Work task:
What do the lines say, reproduced word for word, from the first of the entries below through the line bearing "1: (203, 172, 2.23)"?

Data excerpts:

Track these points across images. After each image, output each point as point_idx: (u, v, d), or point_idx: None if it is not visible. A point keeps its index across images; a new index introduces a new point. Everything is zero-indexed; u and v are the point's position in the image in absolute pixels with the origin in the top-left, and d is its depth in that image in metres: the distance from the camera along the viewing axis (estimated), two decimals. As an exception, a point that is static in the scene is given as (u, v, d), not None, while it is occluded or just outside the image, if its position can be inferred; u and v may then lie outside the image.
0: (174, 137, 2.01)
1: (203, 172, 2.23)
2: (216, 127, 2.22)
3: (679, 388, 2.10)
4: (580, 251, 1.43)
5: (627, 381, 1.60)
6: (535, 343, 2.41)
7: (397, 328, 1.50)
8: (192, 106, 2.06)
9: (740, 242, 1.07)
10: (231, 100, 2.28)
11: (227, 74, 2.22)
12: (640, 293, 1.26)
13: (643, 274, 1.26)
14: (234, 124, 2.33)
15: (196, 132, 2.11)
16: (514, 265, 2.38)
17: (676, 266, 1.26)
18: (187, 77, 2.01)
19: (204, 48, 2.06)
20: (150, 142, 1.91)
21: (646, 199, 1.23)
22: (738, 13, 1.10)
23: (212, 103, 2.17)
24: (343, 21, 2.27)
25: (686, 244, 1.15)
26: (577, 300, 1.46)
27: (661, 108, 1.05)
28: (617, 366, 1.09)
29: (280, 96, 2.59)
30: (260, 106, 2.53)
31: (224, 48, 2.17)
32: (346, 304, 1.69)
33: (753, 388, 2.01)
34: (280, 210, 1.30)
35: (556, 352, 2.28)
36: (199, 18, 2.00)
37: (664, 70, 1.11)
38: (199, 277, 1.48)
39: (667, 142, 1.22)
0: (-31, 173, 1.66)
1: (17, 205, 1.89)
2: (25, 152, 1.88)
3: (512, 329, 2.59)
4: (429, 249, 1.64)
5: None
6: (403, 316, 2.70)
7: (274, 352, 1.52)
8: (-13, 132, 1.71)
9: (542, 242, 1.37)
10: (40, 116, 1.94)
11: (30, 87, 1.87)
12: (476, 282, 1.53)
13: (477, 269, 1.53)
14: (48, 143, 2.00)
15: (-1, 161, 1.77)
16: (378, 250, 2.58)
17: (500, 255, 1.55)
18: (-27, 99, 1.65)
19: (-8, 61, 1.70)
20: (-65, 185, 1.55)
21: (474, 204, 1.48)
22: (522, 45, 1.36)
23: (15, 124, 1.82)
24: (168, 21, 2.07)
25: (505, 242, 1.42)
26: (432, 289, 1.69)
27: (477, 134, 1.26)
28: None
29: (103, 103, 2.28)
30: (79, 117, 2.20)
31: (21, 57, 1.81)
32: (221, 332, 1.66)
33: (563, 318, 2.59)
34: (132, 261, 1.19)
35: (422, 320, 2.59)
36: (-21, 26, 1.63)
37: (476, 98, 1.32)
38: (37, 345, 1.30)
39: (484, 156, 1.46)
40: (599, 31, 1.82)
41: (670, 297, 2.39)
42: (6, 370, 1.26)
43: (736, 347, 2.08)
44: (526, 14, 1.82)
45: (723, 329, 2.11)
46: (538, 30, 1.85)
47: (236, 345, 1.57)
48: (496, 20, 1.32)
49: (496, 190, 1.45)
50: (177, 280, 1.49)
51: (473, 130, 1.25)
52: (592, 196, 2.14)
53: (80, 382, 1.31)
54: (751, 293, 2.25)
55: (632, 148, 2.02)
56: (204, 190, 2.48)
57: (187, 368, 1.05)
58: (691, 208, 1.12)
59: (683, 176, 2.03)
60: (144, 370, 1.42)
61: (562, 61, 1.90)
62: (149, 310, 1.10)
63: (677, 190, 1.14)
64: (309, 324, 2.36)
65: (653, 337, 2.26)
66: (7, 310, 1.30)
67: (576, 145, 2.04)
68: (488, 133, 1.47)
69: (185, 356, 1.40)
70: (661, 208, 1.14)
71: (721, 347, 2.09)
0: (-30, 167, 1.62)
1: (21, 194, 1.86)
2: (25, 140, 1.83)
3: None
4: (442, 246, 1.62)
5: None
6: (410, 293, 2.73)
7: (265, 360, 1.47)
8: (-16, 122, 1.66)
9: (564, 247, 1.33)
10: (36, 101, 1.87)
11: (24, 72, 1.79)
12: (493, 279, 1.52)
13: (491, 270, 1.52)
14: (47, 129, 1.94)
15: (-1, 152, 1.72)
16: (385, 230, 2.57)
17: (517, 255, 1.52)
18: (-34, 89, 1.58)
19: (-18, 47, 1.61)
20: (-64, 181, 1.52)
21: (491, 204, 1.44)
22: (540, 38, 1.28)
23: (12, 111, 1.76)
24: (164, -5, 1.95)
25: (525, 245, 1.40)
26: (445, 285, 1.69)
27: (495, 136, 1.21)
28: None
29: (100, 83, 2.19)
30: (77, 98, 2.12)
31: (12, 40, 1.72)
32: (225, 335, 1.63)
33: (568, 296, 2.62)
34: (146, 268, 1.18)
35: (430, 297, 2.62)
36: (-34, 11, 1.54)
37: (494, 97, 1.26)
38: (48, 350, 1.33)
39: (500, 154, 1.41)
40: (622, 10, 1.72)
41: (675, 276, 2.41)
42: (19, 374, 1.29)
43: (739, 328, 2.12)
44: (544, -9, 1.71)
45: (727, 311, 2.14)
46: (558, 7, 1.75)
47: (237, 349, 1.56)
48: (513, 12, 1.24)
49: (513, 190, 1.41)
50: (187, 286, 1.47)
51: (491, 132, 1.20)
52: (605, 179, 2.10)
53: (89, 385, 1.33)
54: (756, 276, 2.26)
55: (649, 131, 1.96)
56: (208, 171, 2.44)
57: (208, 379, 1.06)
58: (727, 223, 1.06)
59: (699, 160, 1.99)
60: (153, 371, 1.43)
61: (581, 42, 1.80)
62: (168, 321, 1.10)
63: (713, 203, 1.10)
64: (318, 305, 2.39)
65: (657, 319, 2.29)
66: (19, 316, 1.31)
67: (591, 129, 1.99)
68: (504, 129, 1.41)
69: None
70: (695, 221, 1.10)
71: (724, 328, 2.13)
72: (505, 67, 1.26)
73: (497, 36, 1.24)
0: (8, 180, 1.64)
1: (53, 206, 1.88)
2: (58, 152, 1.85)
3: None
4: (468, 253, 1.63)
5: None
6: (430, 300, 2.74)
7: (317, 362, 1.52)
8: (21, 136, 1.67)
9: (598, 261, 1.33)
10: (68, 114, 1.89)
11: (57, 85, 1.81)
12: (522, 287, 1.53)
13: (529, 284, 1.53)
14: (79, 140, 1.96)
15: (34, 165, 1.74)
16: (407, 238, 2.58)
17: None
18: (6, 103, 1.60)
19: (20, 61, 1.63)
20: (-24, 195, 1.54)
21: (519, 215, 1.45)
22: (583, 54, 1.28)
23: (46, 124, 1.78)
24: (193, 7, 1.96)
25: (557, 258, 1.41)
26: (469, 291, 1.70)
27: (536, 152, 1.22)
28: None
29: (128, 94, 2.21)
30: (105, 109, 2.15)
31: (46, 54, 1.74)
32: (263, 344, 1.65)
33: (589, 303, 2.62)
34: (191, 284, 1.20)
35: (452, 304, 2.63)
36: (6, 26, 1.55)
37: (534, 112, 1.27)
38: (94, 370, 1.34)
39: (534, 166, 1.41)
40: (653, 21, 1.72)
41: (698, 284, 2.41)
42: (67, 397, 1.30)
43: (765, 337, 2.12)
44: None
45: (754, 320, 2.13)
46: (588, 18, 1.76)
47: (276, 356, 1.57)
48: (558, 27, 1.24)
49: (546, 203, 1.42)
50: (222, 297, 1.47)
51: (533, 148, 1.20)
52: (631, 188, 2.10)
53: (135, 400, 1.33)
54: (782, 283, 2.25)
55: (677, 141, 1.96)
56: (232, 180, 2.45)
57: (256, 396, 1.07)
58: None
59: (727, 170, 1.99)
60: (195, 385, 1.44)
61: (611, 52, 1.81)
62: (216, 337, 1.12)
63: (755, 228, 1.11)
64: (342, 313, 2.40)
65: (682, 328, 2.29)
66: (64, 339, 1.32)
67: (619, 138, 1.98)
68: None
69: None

Task answer:
Track these points across images. After each image, output each point as point_idx: (u, v, d), or point_idx: None if it is not visible. A point keeps its index across images; a new index introduces a new point. Everything is zero-indexed; u and v are the point's position in the image in absolute pixels with the origin in the top-left, and d is its depth in that image in metres: the distance from the camera along the viewing axis (estimated), two decimals. As an exception, a point that is static in the scene is given as (u, v, d), not None, while it is occluded or just outside the image, if its position can be inferred; u and v may then lie outside the image.
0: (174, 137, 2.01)
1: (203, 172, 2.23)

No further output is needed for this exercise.